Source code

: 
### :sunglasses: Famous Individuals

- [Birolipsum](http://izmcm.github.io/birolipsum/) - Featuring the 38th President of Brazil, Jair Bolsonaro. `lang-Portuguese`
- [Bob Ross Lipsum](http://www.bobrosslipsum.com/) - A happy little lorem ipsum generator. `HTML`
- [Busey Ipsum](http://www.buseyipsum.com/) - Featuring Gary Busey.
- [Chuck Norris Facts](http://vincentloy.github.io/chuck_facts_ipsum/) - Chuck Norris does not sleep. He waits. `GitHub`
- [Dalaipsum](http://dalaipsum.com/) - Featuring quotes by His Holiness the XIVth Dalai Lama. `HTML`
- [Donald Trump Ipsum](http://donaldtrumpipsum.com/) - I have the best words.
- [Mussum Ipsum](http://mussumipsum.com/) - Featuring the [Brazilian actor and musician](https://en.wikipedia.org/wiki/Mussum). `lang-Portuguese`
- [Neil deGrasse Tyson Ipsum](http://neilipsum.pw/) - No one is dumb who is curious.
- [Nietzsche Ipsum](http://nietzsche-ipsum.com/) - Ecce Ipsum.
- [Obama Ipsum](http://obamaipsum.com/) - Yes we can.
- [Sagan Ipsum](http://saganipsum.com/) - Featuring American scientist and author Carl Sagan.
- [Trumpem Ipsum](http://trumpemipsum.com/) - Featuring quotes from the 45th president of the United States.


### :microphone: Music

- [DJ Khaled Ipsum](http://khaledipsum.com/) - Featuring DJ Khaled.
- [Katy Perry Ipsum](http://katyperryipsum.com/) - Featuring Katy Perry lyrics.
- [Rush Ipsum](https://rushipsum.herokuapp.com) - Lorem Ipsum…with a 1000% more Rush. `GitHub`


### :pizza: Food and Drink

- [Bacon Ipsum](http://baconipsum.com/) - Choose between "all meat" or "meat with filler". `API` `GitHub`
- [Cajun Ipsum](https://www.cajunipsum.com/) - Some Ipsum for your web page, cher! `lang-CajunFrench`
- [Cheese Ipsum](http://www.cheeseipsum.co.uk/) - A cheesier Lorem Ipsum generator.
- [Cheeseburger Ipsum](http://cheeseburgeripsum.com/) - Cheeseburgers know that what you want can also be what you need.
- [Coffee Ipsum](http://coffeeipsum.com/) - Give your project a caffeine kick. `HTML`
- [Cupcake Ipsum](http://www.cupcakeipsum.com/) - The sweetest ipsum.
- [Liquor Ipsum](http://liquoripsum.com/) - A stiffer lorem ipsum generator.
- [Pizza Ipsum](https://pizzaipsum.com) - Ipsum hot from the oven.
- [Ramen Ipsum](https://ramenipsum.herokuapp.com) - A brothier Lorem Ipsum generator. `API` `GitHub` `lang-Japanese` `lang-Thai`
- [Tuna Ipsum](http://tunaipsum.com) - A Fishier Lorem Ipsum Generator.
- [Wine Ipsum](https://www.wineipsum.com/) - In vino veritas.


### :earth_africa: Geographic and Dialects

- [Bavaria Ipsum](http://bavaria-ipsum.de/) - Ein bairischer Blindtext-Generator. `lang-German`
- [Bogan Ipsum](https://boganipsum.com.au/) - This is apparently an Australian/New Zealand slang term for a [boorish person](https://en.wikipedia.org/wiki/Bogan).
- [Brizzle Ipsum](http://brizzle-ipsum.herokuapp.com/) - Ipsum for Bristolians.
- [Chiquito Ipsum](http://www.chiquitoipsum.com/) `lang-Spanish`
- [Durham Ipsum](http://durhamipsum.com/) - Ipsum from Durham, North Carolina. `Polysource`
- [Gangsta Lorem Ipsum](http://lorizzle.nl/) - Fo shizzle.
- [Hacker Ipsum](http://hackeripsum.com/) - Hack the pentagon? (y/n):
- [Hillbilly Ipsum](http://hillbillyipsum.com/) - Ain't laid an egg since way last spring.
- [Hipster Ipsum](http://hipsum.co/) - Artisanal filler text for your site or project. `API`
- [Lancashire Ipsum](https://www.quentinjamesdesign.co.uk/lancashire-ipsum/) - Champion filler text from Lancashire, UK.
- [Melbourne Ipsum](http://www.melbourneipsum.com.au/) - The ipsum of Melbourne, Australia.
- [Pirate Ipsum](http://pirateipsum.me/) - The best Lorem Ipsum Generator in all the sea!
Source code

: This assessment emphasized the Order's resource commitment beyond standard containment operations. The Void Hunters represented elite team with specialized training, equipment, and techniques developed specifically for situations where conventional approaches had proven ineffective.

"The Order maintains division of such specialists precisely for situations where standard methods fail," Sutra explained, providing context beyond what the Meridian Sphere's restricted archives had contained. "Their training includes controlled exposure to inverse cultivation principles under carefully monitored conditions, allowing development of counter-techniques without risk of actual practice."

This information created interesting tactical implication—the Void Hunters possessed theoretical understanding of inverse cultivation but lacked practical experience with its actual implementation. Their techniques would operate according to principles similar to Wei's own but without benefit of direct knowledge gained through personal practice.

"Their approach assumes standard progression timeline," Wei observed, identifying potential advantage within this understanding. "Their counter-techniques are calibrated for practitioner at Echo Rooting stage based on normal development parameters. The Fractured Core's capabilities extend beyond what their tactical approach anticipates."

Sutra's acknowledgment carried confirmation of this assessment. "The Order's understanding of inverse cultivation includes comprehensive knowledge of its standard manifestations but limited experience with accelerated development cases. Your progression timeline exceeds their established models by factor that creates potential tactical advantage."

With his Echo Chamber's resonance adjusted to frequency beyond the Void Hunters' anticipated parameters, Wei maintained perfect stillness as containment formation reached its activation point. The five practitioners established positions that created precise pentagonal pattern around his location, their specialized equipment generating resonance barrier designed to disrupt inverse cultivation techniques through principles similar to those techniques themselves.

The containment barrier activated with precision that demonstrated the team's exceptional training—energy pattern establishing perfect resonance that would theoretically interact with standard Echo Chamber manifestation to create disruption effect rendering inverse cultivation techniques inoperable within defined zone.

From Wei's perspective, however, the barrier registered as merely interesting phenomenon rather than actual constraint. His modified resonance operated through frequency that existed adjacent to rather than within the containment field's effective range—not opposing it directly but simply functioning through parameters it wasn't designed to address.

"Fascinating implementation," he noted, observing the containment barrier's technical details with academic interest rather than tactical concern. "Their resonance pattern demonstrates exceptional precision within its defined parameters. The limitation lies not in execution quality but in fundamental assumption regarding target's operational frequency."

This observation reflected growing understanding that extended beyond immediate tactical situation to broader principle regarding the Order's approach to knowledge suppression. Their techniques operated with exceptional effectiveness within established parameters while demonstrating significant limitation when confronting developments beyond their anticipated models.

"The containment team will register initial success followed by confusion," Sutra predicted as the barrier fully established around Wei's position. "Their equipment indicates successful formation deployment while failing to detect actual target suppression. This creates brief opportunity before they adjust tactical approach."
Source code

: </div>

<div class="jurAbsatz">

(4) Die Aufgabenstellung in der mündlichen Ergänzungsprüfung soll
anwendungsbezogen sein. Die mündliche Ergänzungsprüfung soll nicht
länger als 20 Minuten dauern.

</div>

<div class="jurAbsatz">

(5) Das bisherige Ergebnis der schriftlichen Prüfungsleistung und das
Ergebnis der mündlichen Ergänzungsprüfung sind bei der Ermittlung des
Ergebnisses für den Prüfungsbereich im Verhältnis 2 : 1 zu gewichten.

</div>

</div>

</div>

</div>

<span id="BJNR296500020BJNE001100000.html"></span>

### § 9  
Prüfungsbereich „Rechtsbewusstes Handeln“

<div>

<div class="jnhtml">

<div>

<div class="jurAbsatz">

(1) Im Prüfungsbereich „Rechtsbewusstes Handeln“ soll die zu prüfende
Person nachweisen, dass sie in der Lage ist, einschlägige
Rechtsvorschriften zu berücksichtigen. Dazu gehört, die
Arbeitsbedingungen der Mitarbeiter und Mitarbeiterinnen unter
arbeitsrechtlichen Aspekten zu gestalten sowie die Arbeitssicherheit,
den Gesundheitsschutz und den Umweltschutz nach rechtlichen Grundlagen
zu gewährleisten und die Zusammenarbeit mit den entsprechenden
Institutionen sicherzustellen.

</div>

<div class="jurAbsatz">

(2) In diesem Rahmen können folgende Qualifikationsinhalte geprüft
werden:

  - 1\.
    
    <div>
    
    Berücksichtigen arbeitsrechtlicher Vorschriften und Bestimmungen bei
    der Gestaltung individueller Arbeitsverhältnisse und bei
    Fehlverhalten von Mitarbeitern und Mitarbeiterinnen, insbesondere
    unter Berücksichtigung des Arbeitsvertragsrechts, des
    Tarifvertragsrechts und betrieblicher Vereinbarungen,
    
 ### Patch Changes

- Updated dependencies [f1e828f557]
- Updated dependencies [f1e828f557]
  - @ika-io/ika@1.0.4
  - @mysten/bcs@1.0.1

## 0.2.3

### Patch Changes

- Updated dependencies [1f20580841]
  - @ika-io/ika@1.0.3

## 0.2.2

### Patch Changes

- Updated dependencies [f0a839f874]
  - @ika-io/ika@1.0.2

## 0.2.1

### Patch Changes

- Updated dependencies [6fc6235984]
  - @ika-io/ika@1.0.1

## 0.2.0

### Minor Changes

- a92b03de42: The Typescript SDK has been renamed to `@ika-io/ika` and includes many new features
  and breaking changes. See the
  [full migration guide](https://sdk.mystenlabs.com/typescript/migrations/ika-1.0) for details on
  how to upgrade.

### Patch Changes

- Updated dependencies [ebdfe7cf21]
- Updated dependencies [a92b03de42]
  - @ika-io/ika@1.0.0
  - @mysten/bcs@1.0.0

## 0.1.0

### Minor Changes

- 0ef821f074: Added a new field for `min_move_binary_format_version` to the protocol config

====================

◆ ACTION ITEM: Can you reproduce, word for word, the items from the first line through the line containing "### :microphone: Music", and nothing beyond that line?

◆ RESULT:
Source code

: 
### :sunglasses: Famous Individuals

- [Birolipsum](http://izmcm.github.io/birolipsum/) - Featuring the 38th President of Brazil, Jair Bolsonaro. `lang-Portuguese`
- [Bob Ross Lipsum](http://www.bobrosslipsum.com/) - A happy little lorem ipsum generator. `HTML`
- [Busey Ipsum](http://www.buseyipsum.com/) - Featuring Gary Busey.
- [Chuck Norris Facts](http://vincentloy.github.io/chuck_facts_ipsum/) - Chuck Norris does not sleep. He waits. `GitHub`
- [Dalaipsum](http://dalaipsum.com/) - Featuring quotes by His Holiness the XIVth Dalai Lama. `HTML`
- [Donald Trump Ipsum](http://donaldtrumpipsum.com/) - I have the best words.
- [Mussum Ipsum](http://mussumipsum.com/) - Featuring the [Brazilian actor and musician](https://en.wikipedia.org/wiki/Mussum). `lang-Portuguese`
- [Neil deGrasse Tyson Ipsum](http://neilipsum.pw/) - No one is dumb who is curious.
- [Nietzsche Ipsum](http://nietzsche-ipsum.com/) - Ecce Ipsum.
- [Obama Ipsum](http://obamaipsum.com/) - Yes we can.
- [Sagan Ipsum](http://saganipsum.com/) - Featuring American scientist and author Carl Sagan.
- [Trumpem Ipsum](http://trumpemipsum.com/) - Featuring quotes from the 45th president of the United States.


### :microphone: Music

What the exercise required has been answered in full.